O Relatório Final da CPI, ao qual me dediquei intensamente, com o apoio inestimável dos colegas da CPI e do qualificado corpo técnico da Assembleia e dos mandatos, consta de 360 páginas e faz 110 recomendações judiciais, administrativas e a órgãos. Em 17/9/2019, ele foi entregue ao Ministério Público, às Polícias Federal e Civil, ao STF, ao TJMG e aos órgãos da Justiça que participaram da força-tarefa. No mesmo dia, foi entregue também aos familiares das vítimas e disponibilizado para o conjunto da sociedade. A CPI levantou provas dos delitos de falsidade ideológica e uso de documento falso, homicídio por 270 vezes, lesão corporal dos sobreviventes, danos ambientais qualificados. Pediu o indiciamento de 11 dirigentes e engenheiros da Vale S.A. e de dois auditores da Tüv Süd. No âmbito civil, que a Vale S.A. responda pelos danos elencados: materiais, ambientais, trabalhistas e morais.

Este livro, além da síntese do relatório final, inclui três capítulos originais e um caderno de fotos. O primeiro capítulo, “Brumadinho e região”, busca contextualizar a cidade de Brumadinho do ponto de vista histórico, cultural, ambiental, econômico e social. O 10º, “Os órfãos da Vale”, traz diversos depoimentos de familiares das vítimas sobre as consequências da tragédia-crime para as comunidades atingidas. O 17º, “Por um novo modelo de desenvolvimento”, reflete sobre a necessidade (e a possibilidade concreta) de que seja adotada uma nova forma de mineração em Minas Gerais, mais segura e sustentável. O caderno de fotos ilustra diferentes aspectos da tragédia e as várias fases da CPI.

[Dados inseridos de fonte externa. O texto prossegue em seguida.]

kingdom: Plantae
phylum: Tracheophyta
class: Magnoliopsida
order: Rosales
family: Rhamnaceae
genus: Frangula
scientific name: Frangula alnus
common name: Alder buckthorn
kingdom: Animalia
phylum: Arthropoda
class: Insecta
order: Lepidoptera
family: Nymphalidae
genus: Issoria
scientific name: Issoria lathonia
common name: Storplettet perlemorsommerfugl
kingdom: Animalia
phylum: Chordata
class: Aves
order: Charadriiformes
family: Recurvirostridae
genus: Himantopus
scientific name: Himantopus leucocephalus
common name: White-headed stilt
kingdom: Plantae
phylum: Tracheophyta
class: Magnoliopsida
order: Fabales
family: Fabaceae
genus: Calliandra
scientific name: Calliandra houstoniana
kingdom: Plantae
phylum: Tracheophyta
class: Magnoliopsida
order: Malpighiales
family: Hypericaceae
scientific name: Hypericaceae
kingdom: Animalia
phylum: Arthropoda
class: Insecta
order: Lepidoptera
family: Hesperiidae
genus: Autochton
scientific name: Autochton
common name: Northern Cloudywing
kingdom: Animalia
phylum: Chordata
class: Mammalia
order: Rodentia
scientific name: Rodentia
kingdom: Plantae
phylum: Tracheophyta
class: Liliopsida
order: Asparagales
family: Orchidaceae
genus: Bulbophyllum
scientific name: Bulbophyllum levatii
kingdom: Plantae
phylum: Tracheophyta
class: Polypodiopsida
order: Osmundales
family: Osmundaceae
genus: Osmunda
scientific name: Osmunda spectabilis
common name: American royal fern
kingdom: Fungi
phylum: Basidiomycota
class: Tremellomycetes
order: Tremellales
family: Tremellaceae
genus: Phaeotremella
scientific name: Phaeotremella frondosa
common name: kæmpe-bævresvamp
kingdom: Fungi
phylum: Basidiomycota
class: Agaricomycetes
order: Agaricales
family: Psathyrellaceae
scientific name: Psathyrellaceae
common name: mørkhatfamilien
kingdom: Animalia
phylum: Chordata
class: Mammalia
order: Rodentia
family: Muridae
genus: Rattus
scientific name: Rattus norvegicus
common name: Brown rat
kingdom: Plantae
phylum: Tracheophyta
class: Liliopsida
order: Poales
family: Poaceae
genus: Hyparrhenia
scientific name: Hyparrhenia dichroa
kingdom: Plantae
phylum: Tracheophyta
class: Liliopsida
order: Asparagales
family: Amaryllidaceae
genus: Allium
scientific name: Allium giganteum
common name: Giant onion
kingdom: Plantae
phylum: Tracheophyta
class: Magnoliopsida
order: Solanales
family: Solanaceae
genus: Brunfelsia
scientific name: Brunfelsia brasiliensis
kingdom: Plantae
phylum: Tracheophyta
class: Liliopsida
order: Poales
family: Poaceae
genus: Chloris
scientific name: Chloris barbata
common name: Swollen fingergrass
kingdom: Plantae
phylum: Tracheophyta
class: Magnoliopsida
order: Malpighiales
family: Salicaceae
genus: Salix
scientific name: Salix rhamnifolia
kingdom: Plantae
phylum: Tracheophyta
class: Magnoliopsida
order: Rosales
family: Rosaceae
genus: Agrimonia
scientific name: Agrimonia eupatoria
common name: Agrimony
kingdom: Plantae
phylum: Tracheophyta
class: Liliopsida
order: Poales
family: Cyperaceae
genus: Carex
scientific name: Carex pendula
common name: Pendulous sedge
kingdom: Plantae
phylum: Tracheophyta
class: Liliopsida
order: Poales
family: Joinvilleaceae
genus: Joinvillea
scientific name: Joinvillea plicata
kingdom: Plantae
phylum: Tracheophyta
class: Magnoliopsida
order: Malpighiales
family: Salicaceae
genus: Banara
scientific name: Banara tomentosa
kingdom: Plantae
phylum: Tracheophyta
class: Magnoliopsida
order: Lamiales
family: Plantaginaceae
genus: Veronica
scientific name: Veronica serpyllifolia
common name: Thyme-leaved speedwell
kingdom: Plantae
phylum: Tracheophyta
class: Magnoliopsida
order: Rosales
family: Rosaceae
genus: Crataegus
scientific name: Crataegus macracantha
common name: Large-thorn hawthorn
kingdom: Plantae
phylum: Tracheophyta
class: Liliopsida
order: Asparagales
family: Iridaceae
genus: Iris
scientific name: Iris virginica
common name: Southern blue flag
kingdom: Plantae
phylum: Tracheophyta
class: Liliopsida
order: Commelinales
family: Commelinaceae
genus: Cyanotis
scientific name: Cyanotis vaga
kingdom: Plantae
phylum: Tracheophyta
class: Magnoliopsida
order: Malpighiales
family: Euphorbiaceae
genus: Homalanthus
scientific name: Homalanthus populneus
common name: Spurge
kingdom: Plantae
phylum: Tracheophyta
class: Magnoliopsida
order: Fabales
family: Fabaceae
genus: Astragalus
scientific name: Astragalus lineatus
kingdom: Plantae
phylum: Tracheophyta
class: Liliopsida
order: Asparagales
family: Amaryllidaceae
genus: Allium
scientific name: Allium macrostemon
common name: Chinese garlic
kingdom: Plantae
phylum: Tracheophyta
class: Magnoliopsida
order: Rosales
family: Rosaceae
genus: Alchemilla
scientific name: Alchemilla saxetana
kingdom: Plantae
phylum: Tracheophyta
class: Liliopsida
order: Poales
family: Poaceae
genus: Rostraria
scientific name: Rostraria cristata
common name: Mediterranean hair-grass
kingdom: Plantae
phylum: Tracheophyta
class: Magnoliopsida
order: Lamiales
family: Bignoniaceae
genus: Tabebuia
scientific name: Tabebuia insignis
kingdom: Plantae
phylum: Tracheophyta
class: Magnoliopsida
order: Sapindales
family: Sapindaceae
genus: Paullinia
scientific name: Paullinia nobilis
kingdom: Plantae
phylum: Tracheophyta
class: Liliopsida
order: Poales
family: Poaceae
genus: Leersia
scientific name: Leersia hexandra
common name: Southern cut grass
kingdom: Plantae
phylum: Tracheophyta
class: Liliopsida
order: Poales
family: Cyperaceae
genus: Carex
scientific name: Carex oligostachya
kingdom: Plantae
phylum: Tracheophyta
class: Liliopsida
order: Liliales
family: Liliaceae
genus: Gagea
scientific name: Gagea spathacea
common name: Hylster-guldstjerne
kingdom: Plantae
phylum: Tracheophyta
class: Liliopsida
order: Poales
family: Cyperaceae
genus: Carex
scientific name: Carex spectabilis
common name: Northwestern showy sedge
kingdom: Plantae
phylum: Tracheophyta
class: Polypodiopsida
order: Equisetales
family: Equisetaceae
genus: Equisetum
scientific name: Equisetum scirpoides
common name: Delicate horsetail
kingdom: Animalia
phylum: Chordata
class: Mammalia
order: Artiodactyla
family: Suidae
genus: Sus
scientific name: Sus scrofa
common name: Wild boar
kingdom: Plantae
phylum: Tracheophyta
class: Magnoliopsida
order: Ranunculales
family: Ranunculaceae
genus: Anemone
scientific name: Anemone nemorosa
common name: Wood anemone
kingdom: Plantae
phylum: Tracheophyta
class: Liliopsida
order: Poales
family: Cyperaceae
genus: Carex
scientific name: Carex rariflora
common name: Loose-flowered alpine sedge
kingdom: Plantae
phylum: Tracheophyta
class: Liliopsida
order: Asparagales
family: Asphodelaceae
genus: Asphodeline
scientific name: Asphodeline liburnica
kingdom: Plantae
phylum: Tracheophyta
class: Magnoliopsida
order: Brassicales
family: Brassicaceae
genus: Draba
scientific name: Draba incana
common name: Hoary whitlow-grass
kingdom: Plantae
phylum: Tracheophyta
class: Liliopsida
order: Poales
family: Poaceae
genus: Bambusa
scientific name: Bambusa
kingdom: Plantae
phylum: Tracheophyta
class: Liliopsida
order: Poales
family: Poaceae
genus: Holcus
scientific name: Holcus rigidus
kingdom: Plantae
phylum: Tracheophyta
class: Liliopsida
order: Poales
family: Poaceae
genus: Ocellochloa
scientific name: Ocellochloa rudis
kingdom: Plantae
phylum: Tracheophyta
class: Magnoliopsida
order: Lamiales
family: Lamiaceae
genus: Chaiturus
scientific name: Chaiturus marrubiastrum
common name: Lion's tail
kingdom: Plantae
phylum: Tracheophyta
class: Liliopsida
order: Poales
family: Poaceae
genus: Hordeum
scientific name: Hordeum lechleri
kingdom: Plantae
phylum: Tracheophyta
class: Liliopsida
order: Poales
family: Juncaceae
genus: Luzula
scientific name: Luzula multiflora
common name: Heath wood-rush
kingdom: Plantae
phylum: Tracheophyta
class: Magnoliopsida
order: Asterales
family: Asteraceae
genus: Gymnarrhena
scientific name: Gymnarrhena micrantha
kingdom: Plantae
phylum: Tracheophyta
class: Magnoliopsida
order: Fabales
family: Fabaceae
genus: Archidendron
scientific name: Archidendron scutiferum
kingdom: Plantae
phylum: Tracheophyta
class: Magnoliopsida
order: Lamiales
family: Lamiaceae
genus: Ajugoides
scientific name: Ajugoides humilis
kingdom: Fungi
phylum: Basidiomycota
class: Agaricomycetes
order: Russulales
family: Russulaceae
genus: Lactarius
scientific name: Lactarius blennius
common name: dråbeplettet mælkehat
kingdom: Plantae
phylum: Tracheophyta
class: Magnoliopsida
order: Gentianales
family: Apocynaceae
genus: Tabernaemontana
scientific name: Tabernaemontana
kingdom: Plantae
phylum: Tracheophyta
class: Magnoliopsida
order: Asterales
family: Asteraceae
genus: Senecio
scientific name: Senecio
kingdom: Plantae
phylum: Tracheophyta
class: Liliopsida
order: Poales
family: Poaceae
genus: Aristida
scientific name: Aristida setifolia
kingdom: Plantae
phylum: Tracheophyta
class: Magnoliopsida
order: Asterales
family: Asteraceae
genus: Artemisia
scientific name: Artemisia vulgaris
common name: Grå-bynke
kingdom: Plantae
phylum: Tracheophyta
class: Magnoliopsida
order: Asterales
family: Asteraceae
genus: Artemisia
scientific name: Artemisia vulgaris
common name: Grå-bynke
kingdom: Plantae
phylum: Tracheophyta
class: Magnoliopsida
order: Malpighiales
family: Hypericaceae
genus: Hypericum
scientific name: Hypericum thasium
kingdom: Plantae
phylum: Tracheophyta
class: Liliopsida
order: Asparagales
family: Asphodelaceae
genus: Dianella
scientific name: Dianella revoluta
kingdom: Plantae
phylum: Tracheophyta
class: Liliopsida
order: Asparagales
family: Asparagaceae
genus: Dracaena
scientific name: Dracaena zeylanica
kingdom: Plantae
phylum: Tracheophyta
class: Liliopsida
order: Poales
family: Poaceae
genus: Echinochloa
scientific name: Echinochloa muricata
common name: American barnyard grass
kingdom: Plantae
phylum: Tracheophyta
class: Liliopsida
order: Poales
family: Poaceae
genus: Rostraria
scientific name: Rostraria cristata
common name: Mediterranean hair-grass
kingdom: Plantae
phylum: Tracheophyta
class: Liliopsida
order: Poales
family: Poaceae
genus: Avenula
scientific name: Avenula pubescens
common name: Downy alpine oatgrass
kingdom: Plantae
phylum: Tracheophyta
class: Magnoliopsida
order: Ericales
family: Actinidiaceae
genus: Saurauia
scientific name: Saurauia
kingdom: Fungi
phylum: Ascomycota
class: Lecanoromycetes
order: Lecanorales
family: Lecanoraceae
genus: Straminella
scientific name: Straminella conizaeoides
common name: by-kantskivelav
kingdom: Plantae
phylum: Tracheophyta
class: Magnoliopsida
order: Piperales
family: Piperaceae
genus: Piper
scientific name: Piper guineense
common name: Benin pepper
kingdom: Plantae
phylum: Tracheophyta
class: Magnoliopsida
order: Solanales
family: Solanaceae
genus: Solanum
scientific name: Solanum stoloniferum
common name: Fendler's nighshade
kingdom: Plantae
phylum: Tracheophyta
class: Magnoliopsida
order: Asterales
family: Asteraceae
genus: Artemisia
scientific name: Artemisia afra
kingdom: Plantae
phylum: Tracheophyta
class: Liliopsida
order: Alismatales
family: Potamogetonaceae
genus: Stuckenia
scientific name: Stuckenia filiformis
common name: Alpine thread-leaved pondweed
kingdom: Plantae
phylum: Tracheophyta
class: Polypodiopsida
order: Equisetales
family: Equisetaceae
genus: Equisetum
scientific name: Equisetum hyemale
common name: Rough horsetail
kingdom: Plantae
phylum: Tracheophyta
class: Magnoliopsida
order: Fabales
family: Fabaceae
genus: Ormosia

Devo dizer que este livro é também um tributo às vítimas e a suas famílias, bem como a todos os demais atingidos em Brumadinho e ao longo da Bacia do Paraopeba. Ele busca dar voz aos seus familiares, colegas e amigos, que continuam clamando por uma reparação justa e pela punição dos responsáveis.

Por trás dos relatórios, estão as pessoas e as comunidades. Perdas irreparáveis, famílias desestruturadas, danos ambientais perenes. Um sofrimento enorme. Frente a essa tragédia, que poderia ter sido evitada, os diversos níveis de Poder precisam assumir um compromisso civilizatório: a vida tem que vir em primeiro lugar.